Signatures of polarized chiral spin disproportionation in rare earth nickelates

• Published in: arXiv.org
• Main Authors: Li, Jiarui, Green, Robert J, Domínguez, Claribel, Levitan, Abraham, Tseng, Yi, Catalano, Sara, Fowlie, Jennifer, Sutarto, Ronny, Rodolakis, Fanny, Korol, Lucas, McChesney, Jessica L, Freeland, John W, Van der Marel, Dirk, Gibert, Marta, Comin, Riccardo
• Format: Paper Journal Article
• Language: English
• Published: Ithaca Cornell University Library, arXiv.org 05.09.2024
• Subjects: Antiferromagnetism; Chirality; Coupling; Crystallography; Disproportionation; Electron spin; Ferroelectricity; Helicity; Ligands; Phase transitions; Physics - Materials Science; Physics - Mesoscale and Nanoscale Physics; Physics - Strongly Correlated Electrons; Single crystals; Thin films; X-ray scattering
• ISSN: 2331-8422
• DOI: 10.48550/arxiv.2408.17450

In rare earth nickelates (RENiO\(_3\)), electron-lattice coupling drives a concurrent metal-to-insulator and bond disproportionation phase transition whose microscopic origin has long been the subject of active debate.

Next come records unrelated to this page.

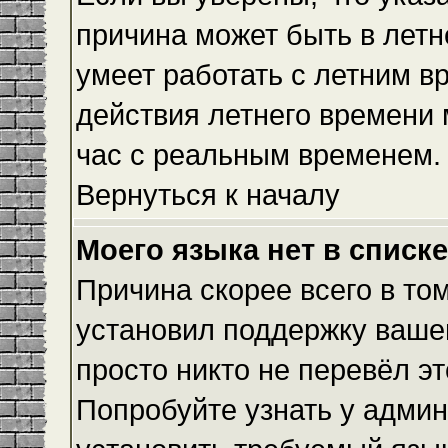
причина может быть в летн
умеет работать с летним вр
действия летнего времени 
час с реальным временем.
Вернуться к началу
Моего языка нет в списке
Причина скорее всего в то
установил поддержку вашег
просто никто не перевёл э
Попробуйте узнать у админ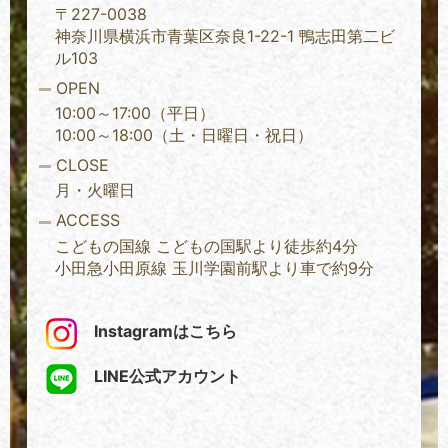
〒227-0038
神奈川県横浜市青葉区奈良1-22-1 鴨志田第二ビ
ル103
OPEN
10:00～17:00（平日）
10:00～18:00（土・日曜日・祝日）
CLOSE
月・火曜日
ACCESS
こどもの国線 こどもの国駅より徒歩約4分
小田急小田原線 玉川学園前駅より車で約9分
Instagramはこちら
LINE公式アカウント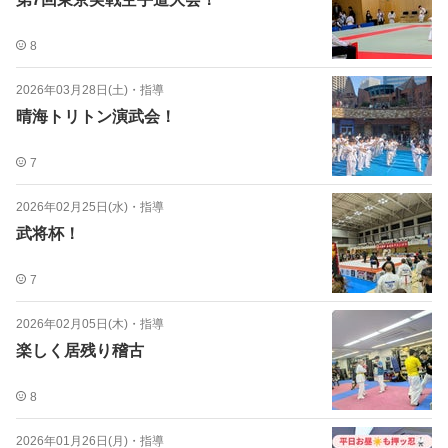
8
2026年03月28日(土)
・
指導
晴海トリトン演武会！
7
2026年02月25日(水)
・
指導
武将杯！
7
2026年02月05日(木)
・
指導
楽しく居残り稽古
8
2026年01月26日(月)
・
指導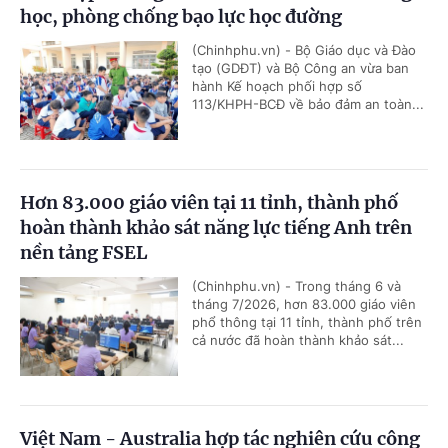
học, phòng chống bạo lực học đường
(Chinhphu.vn) - Bộ Giáo dục và Đào
tạo (GDĐT) và Bộ Công an vừa ban
hành Kế hoạch phối hợp số
113/KHPH-BCĐ về bảo đảm an toàn...
Hơn 83.000 giáo viên tại 11 tỉnh, thành phố
hoàn thành khảo sát năng lực tiếng Anh trên
nền tảng FSEL
(Chinhphu.vn) - Trong tháng 6 và
tháng 7/2026, hơn 83.000 giáo viên
phổ thông tại 11 tỉnh, thành phố trên
cả nước đã hoàn thành khảo sát...
Việt Nam - Australia hợp tác nghiên cứu công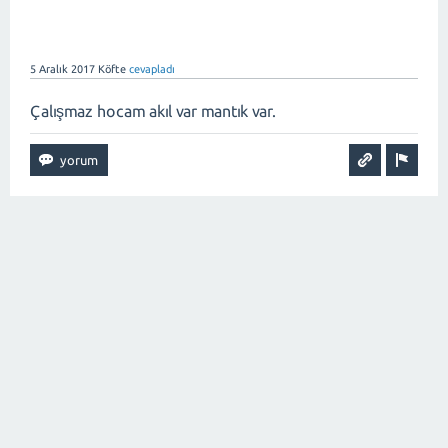
5 Aralık 2017
Köfte
cevapladı
Çalışmaz hocam akıl var mantık var.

Of several proposed mechanisms, here we test the hypothesis that pairs of self-doped ligand holes spatially condense to provide local spin moments that are antiferromagnetically coupled to Ni spins. These singlet-like states provide a basis for long-range bond and spiral spin order. Using magnetic resonant X-ray scattering on NdNiO\(_3\) thin films, we observe the chiral nature of the spin-disproportionated state, with spin spirals propagating along the crystallographic (101)\(_\mathrm{ortho}\) direction. These spin spirals are found to preferentially couple to X-ray helicity, establishing the presence of a hitherto-unobserved macroscopic chirality. The presence of this chiral magnetic configuration suggests a potential multiferroic coupling between the noncollinear magnetic arrangement and improper ferroelectric behavior as observed in prior studies on NdNiO\(_3\) (101)\(_\mathrm{ortho}\) films and RENiO\(_3\) single crystals. Experimentally constrained theoretical double-cluster calculations confirm the presence of an energetically stable spin-disproportionated state with Zhang-Rice singlet-like combinations of Ni and ligand moments.